As illustrated in "quick update," above, whenever you have operator input to process, there is almost always a possibility of incorrect data, and you must provide for this contingency in your code. Usually, what you need to do when the input is wrong is:
In the preceding code for the "quick update" transaction, we used the message field to describe the error (the first one, anyway). We highlighted all the fields in error, provided there was any data in them to highlight, and we set the length subfields to -1 so that BMS would place the cursor in the first bad field. We send this information using the same map, as follows:
REJECT-INPUT.
MOVE LOW-VALUES TO ACCTNOO CHGO.
EXEC CICS SEND MAP('QUPMAP') MAPSET('QUPSET') FROM(QUPMAPO)
DATAONLY END-EXEC.
Notice that we specify the DATAONLY option. We can do this because the constant part of the map is still on the screen, and there is no point in rewriting it there. We cleared the output fields ACCTNOO and CHGO, to avoid sending back the input we had received, and we used a different attributes combination to make the ACCTNO field bright (DFHUNIMD instead of DFHBMBRY). DFHUNIMD highlights the field and leaves the modified data tag on, so that if the operator resends without changing the field, the account number is retransmitted.
The next step is to ensure that whatever good data the operator entered gets saved. One easy technique is to store the data on the screen. You do not have to do anything additional to accomplish this; once the MDT in a field is turned on, as it is the first time the operator touches the field, it remains on, no matter how many times the screen is read. Tags are not turned off until you erase the screen, turn them off explicitly with the FRSET option on your SEND, or set the attributes subfield to a value in which the tag is off.

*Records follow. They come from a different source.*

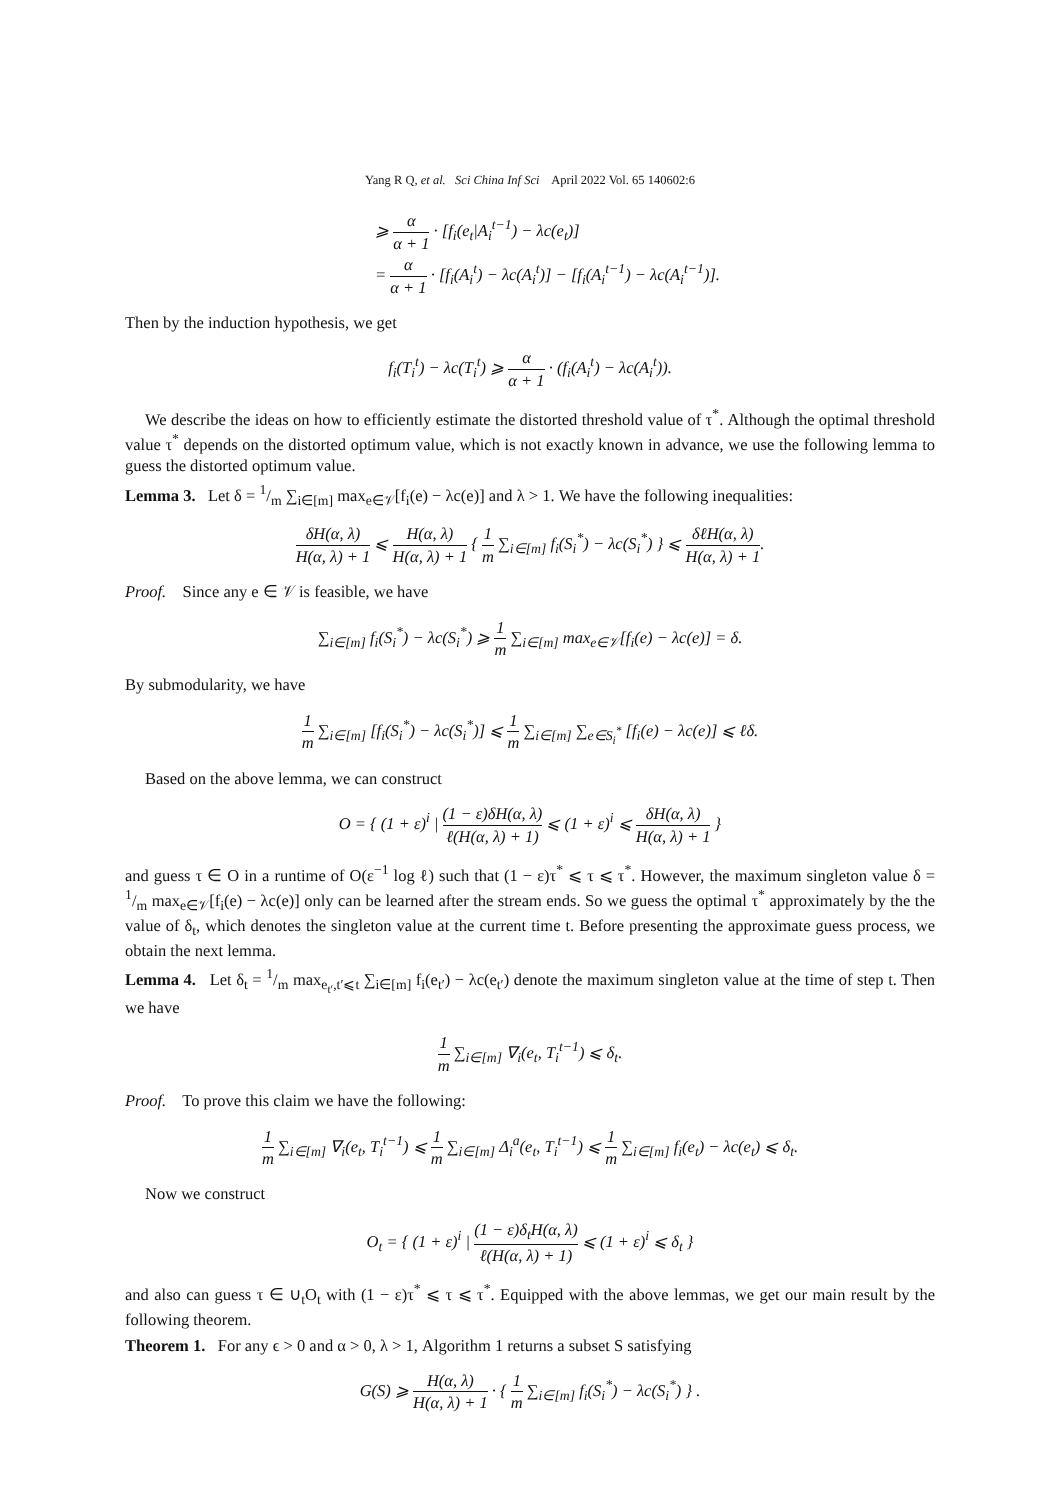Yang R Q, et al. Sci China Inf Sci April 2022 Vol. 65 140602:6
⩾ α α + 1 · [f<sub>i</sub>(e<sub>t</sub>|A<sub>i</sub><sup>t−1</sup>) − λc(e<sub>t</sub>)]
= α α + 1 · [f<sub>i</sub>(A<sub>i</sub><sup>t</sup>) − λc(A<sub>i</sub><sup>t</sup>)] − [f<sub>i</sub>(A<sub>i</sub><sup>t−1</sup>) − λc(A<sub>i</sub><sup>t−1</sup>)].
Then by the induction hypothesis, we get
f<sub>i</sub>(T<sub>i</sub><sup>t</sup>) − λc(T<sub>i</sub><sup>t</sup>) ⩾ α α + 1 · (f<sub>i</sub>(A<sub>i</sub><sup>t</sup>) − λc(A<sub>i</sub><sup>t</sup>)).
We describe the ideas on how to efficiently estimate the distorted threshold value of τ<sup>*</sup>. Although the optimal threshold value τ<sup>*</sup> depends on the distorted optimum value, which is not exactly known in advance, we use the following lemma to guess the distorted optimum value.
Lemma 3. Let δ = 1/m ∑<sub>i∈[m]</sub> max<sub>e∈𝒱</sub>[f<sub>i</sub>(e) − λc(e)] and λ > 1. We have the following inequalities:
δH(α, λ) H(α, λ) + 1 ⩽ H(α, λ) H(α, λ) + 1 { 1 m ∑<sub>i∈[m]</sub> f<sub>i</sub>(S<sub>i</sub><sup>*</sup>) − λc(S<sub>i</sub><sup>*</sup>) } ⩽ δℓH(α, λ) H(α, λ) + 1.
Proof. Since any e ∈ 𝒱 is feasible, we have
∑<sub>i∈[m]</sub> f<sub>i</sub>(S<sub>i</sub><sup>*</sup>) − λc(S<sub>i</sub><sup>*</sup>) ⩾ 1 m ∑<sub>i∈[m]</sub> max<sub>e∈𝒱</sub>[f<sub>i</sub>(e) − λc(e)] = δ.
By submodularity, we have
1 m ∑<sub>i∈[m]</sub> [f<sub>i</sub>(S<sub>i</sub><sup>*</sup>) − λc(S<sub>i</sub><sup>*</sup>)] ⩽ 1 m ∑<sub>i∈[m]</sub> ∑<sub>e∈S<sub>i</sub><sup>*</sup></sub> [f<sub>i</sub>(e) − λc(e)] ⩽ ℓδ.
Based on the above lemma, we can construct
O = { (1 + ε)<sup>i</sup> | (1 − ε)δH(α, λ) ℓ(H(α, λ) + 1) ⩽ (1 + ε)<sup>i</sup> ⩽ δH(α, λ) H(α, λ) + 1 }
and guess τ ∈ O in a runtime of O(ε<sup>−1</sup> log ℓ) such that (1 − ε)τ<sup>*</sup> ⩽ τ ⩽ τ<sup>*</sup>. However, the maximum singleton value δ = 1/m max<sub>e∈𝒱</sub>[f<sub>i</sub>(e) − λc(e)] only can be learned after the stream ends. So we guess the optimal τ<sup>*</sup> approximately by the the value of δ<sub>t</sub>, which denotes the singleton value at the current time t. Before presenting the approximate guess process, we obtain the next lemma.
Lemma 4. Let δ<sub>t</sub> = 1/m max<sub>e<sub>t′</sub>,t′⩽t</sub> ∑<sub>i∈[m]</sub> f<sub>i</sub>(e<sub>t′</sub>) − λc(e<sub>t′</sub>) denote the maximum singleton value at the time of step t. Then we have
1 m ∑<sub>i∈[m]</sub> ∇<sub>i</sub>(e<sub>t</sub>, T<sub>i</sub><sup>t−1</sup>) ⩽ δ<sub>t</sub>.
Proof. To prove this claim we have the following:
1 m ∑<sub>i∈[m]</sub> ∇<sub>i</sub>(e<sub>t</sub>, T<sub>i</sub><sup>t−1</sup>) ⩽ 1 m ∑<sub>i∈[m]</sub> Δ<sub>i</sub><sup>a</sup>(e<sub>t</sub>, T<sub>i</sub><sup>t−1</sup>) ⩽ 1 m ∑<sub>i∈[m]</sub> f<sub>i</sub>(e<sub>t</sub>) − λc(e<sub>t</sub>) ⩽ δ<sub>t</sub>.
Now we construct
O<sub>t</sub> = { (1 + ε)<sup>i</sup> | (1 − ε)δ<sub>t</sub>H(α, λ) ℓ(H(α, λ) + 1) ⩽ (1 + ε)<sup>i</sup> ⩽ δ<sub>t</sub> }
and also can guess τ ∈ ∪<sub>t</sub>O<sub>t</sub> with (1 − ε)τ<sup>*</sup> ⩽ τ ⩽ τ<sup>*</sup>. Equipped with the above lemmas, we get our main result by the following theorem.
Theorem 1. For any ϵ > 0 and α > 0, λ > 1, Algorithm 1 returns a subset S satisfying
G(S) ⩾ H(α, λ) H(α, λ) + 1 · { 1 m ∑<sub>i∈[m]</sub> f<sub>i</sub>(S<sub>i</sub><sup>*</sup>) − λc(S<sub>i</sub><sup>*</sup>) } .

The drawback to saving data on the screen is that all the data is lost if the operator uses the CLEAR key. If your task is conversational, you can avoid this hazard by moving the input to a safe area in the program before sending the error information and asking for corrections. In a pseudoconversational sequence, where the component tasks do not span interactions with the terminal, the equivalent is for the task that detects the error to pass the old input forward to the task that processes the corrected input. You can forward data through a COMMAREA on the RETURN command that ends a task, by writing to temporary storage, or in a number of other ways (see Sharing data across transactions for possibilities).
In addition to avoiding the CLEAR key problem, storing data in your program or in a temporary storage queue reduces inbound transmission time, because you transmit only changed fields on the error correction cycles. (You must specify FRSET when you send the error information to prevent the fields already sent and not corrected from coming in again.) You can also avoid repeating field audits because, after the first time, you need to audit only if the user has changed the field or a related one.
However, these gains are at the expense of extra programming and complexity, and therefore the savings in line time or audit path length must be considerable, and the probability of errors high, to justify this choice. You must add code to merge the new input with the old, and if you have turned off the MDTs, you need to check both the length and the flag subfield to determine whether the operator has modified a map field. Fields with new data have a nonzero length; those which had data and were subsequently erased have the high-order bit in the flag subfield on.
A good compromise is to save the data both ways. If the operator clears the screen, you use the saved data to refresh it; otherwise you simply use the data coming in from the screen. You do not need any merge logic, but you protect the operator from losing time over an unintended CLEAR.
For our "quick update" code, with its minimal audits and transmissions, we choose the "do nothing" approach and save the information on the screen.
The last requirement is to ensure that the input data is rechecked. If your task is conversational, this simply means repeating the audit section of your code after you have received (and merged, if necessary) the corrected input. In a pseudoconversational sequence, you usually repeat the transaction that failed. In the example, because we saved the data on the screen in such a way that corrected data is indistinguishable from new data, all we need to do is arrange to execute the same transaction against the corrected data, thus:
EXEC CICS RETURN TRANSID('QUPD') END-EXEC.
where ‘QUPD’ is the identifier of the "quick update" transaction.